The Beatles are being initially coy with their fans and audience, offer the fantasy of the alternate band for a while, then take the listener on one of the greatest journeys in all of music history that has been is and ever will be. By the time it is all over, it is not just a collection of great songs, but an experience like no other before or since, that an album, any album, could exceed its confines, limits, predictability, limited expectations and remain as powerful as it is smart 50 years later and counting is one of the all-time achievements in the arts. Sgt. Pepper's Lonely Hearts Club Band is an all-time watershed, landmark and though a time capsule in some respects, is a journey in time otherwise that is as relevant as ever, still influential and an undeniable achievement that is evergreen, endures and always holds up.



Though the video sets are mostly comprised of music, The Making Of Sgt. Pepper's Lonely Hearts Club Band (1992) documentary featurette runs about an hour and has been fully restored for this set, plus the classic promo music films for A Day In The Life, Strawberry Fields Forever and Penny Lane.


The 1080p 1.78 X 1 digital High Definition image on the documentary looks just fine, down to the older footage, but the 1080p 1.33 X 1 digital High Definition image transfers on the three music film clips (all at 4K apparently) look great here as they did in the #1s set.

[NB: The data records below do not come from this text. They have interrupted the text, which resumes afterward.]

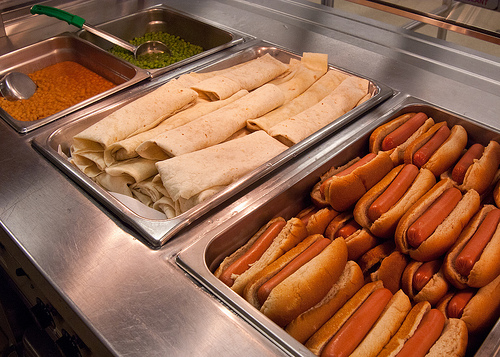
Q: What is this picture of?
A: A buffet.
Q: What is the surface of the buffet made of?
A: Metal.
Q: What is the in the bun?
A: A hot dog.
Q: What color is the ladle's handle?
A: Green.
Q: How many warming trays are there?
A: Four.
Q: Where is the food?
A: On the buffet.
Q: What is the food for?
A: Eating.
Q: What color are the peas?
A: Green.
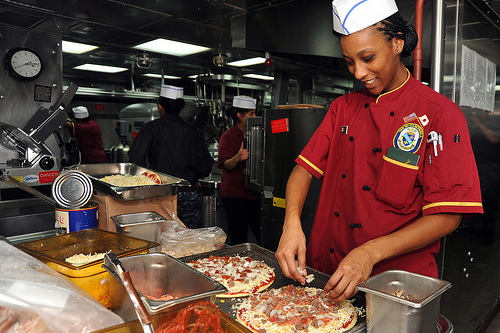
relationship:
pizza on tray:
[235, 283, 357, 332] [175, 239, 366, 332]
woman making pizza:
[273, 0, 483, 305] [235, 283, 357, 332]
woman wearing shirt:
[273, 0, 483, 305] [293, 67, 486, 286]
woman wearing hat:
[273, 0, 483, 305] [332, 0, 399, 38]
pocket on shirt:
[372, 153, 419, 211] [293, 67, 486, 286]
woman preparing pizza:
[273, 0, 483, 305] [235, 283, 357, 332]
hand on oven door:
[235, 140, 249, 161] [243, 115, 263, 194]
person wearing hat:
[127, 84, 216, 228] [159, 83, 184, 101]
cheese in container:
[65, 249, 113, 265] [16, 227, 161, 308]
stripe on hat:
[333, 0, 371, 35] [332, 0, 399, 38]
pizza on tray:
[185, 254, 275, 299] [175, 239, 366, 332]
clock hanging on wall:
[4, 45, 44, 81] [0, 22, 62, 170]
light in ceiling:
[130, 36, 212, 59] [1, 1, 286, 87]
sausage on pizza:
[294, 320, 305, 330] [235, 283, 357, 332]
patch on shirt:
[393, 121, 424, 153] [293, 67, 486, 286]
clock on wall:
[4, 45, 44, 81] [0, 22, 62, 170]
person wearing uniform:
[218, 95, 267, 244] [216, 125, 263, 199]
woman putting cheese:
[273, 0, 483, 305] [298, 266, 317, 283]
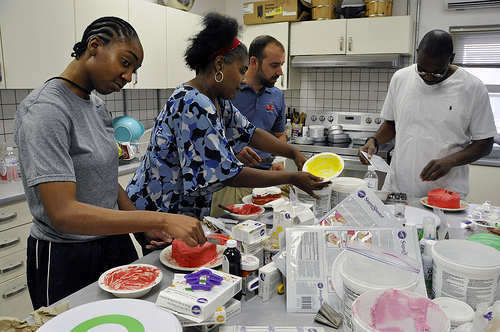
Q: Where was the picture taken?
A: It was taken at the kitchen.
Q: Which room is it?
A: It is a kitchen.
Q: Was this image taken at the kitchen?
A: Yes, it was taken in the kitchen.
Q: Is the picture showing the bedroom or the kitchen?
A: It is showing the kitchen.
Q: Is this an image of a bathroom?
A: No, the picture is showing a kitchen.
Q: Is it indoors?
A: Yes, it is indoors.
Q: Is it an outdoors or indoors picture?
A: It is indoors.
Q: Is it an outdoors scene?
A: No, it is indoors.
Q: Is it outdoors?
A: No, it is indoors.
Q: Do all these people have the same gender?
A: No, they are both male and female.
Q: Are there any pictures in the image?
A: No, there are no pictures.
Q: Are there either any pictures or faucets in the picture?
A: No, there are no pictures or faucets.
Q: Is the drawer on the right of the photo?
A: No, the drawer is on the left of the image.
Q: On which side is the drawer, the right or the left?
A: The drawer is on the left of the image.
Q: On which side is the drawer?
A: The drawer is on the left of the image.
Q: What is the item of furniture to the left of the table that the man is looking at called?
A: The piece of furniture is a drawer.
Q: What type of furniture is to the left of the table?
A: The piece of furniture is a drawer.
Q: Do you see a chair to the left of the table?
A: No, there is a drawer to the left of the table.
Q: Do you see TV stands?
A: No, there are no TV stands.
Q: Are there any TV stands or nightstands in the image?
A: No, there are no TV stands or nightstands.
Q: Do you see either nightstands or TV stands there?
A: No, there are no TV stands or nightstands.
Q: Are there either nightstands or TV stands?
A: No, there are no TV stands or nightstands.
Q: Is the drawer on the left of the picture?
A: Yes, the drawer is on the left of the image.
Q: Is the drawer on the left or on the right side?
A: The drawer is on the left of the image.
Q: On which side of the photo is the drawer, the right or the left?
A: The drawer is on the left of the image.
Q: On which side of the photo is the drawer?
A: The drawer is on the left of the image.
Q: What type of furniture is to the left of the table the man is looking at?
A: The piece of furniture is a drawer.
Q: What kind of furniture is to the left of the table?
A: The piece of furniture is a drawer.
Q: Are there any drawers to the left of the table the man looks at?
A: Yes, there is a drawer to the left of the table.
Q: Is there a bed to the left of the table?
A: No, there is a drawer to the left of the table.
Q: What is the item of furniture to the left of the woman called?
A: The piece of furniture is a drawer.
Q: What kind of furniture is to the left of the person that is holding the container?
A: The piece of furniture is a drawer.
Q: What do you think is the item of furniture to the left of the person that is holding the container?
A: The piece of furniture is a drawer.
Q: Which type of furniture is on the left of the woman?
A: The piece of furniture is a drawer.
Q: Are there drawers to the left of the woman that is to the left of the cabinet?
A: Yes, there is a drawer to the left of the woman.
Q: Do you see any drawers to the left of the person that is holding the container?
A: Yes, there is a drawer to the left of the woman.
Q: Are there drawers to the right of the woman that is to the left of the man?
A: No, the drawer is to the left of the woman.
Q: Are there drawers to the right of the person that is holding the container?
A: No, the drawer is to the left of the woman.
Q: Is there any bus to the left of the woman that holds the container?
A: No, there is a drawer to the left of the woman.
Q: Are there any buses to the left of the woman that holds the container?
A: No, there is a drawer to the left of the woman.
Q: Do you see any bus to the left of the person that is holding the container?
A: No, there is a drawer to the left of the woman.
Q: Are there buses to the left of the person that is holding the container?
A: No, there is a drawer to the left of the woman.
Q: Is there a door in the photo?
A: Yes, there is a door.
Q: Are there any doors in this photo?
A: Yes, there is a door.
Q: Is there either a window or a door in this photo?
A: Yes, there is a door.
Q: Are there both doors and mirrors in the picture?
A: No, there is a door but no mirrors.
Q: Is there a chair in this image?
A: No, there are no chairs.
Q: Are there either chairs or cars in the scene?
A: No, there are no chairs or cars.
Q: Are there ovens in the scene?
A: Yes, there is an oven.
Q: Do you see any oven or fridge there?
A: Yes, there is an oven.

The anamorphically enhanced 1.78 X 1 image on the DVD (including putting the 1.33 X 1 films in a 1.78 X 1 frame as the Blu-ray does) looks just much softer by comparison and is passable at best.


Other extras in this great slipcase packaging include a lenticular version of the classic cover on the front of the box, reproduction of the cutouts from the original vinyl release on the inside, two posters and a nicely illustrated 144-page hardcover book on the album including informative text making this a sizable release worthy of an album of its importance, which can never be overstated.